If there were no rotation, this would be simply
x' = CDELT1 * (i - CRPIX1)
y' = CDELT2 * (j - CRPIX2)
The oldest approach to dealing with rotation used a simple rotation angle, CROTA2, to indicate how much the y' axis was rotated relative to North. Therefore the true (x,y) needed for input into projection formulae was
x = x' * cos(CROTA2) - y' * sin(CROTA2)
y = x' * sin(CROTA2) + y' * cos(CROTA2)
x = CDELT1*(i-CRPIX1)*cos(CROTA2) - CDELT2*(j-CRPIX2)*sin(CROTA2)
y = CDELT1*(i-CRPIX1)*sin(CROTA2) + CDELT2*(j-CRPIX2)*cos(CROTA2)
This approach doesn't allow for skewed pixels, etc. and no version of it based on, for instance, CROTA1 was ever widely used (if at all).
Instead, there are two alternative approaches which recognize that the above is essentially a matrix transform. One approach replaces the above with
x = (i-CRPIX1)*CD1_1 + (j-CRPIX2)*CD1_2
y = (i-CRPIX1)*CD2_1 + (j-CRPIX2)*CD2_2
The CD matrix elements here absorb both the CDELT values and the sin()/cos() of the rotation angle.
The second approach (which is the preferred one in the standard) keeps the CDELT values distinct:
x = CDELT1*(i-CRPIX1)*PC1_1 + CDELT2*(j-CRPIX2)*PC1_2
y = CDELT1*(i-CRPIX1)*PC2_1 + CDELT2*(j-CRPIX2)*PC2_2
In the case where the CDELT values are equal, the PC matrix is a pure rotation.
Any of these three approaches are valid (two CDELTs and CROTA2, a CD matrix, or two CDELTs and a PC matrix) though the first relies on a parameter (CROTA2) which has been deprecated in the standard (and which cannot handle skewed pixels).
Montage relies on the WCS library from SAO (Doug Mink, incorporating the work of Calabretta) and this library carefully checks for all the possible historical variations above. However, this library (and therefore Montage) does not enforce any standards but instead does its best to interpret the intent of the data supplier. However, not all software is this conscientious and some confusion may arise if certain combinations of keywords are used. Therefore care should be taken in constructing headers for Montage use.

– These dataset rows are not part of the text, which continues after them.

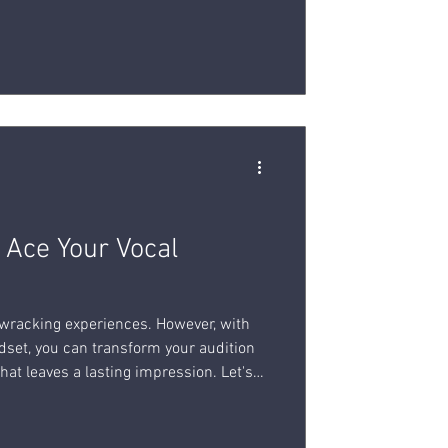
ging.
o Ace Your Vocal
-wracking experiences. However, with
dset, you can transform your audition
hat leaves a lasting impression. Let's
 you ace your vocal audition and unlock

2) Celestial Coordinate System
The basic coordinate system information is given in the first few characters of the CTYPE1 and CTYPE2 keywords and can be (RA,Dec), (Glon, Glat), etc. For equatorial and ecliptic coordinates it is also necessary to specify both the equinox of the coordinate system and the detailed "system" to which the coordinates refer (FK4, FK5, ICRS):
EQUINOX = 2000.0
RADESYS = 'IRCS'
Different software packages deal with defaulting these values (or one if the other is given) in different ways. In the WCS library (and as documented in the standard):
RADESYS defaults to IRCS unless EQUINOX is given alone, in which case it defaults to FK4 prior to 1984 and FK5 after 1984.
EQUINOX defaults to 2000 unless RADESYS is FK4, in which case it defaults to 1950.
3) Projection Parameters
About half the projections available through the WCS library require additional parameters. These can be quantities like reference latitudes and spacing information. These are all documented the reference above.
Usually, there are only one or two such values, though Zenithal Polynomial (ZPN), as the name implies, requires a set of polynomial coefficients (up to 20).
Some existing data uses an early proposed syntax for these parameters: PROJP1, PROJP2, etc. This has been superceded in the standard by PV2_1, PV2_2, etc. (While the formalism allows for associating parameters with any axis, the current ones are invariably linked to latitude, hence always PV2_n). While the WCS library can handle both, it is not guaranteed that other software will.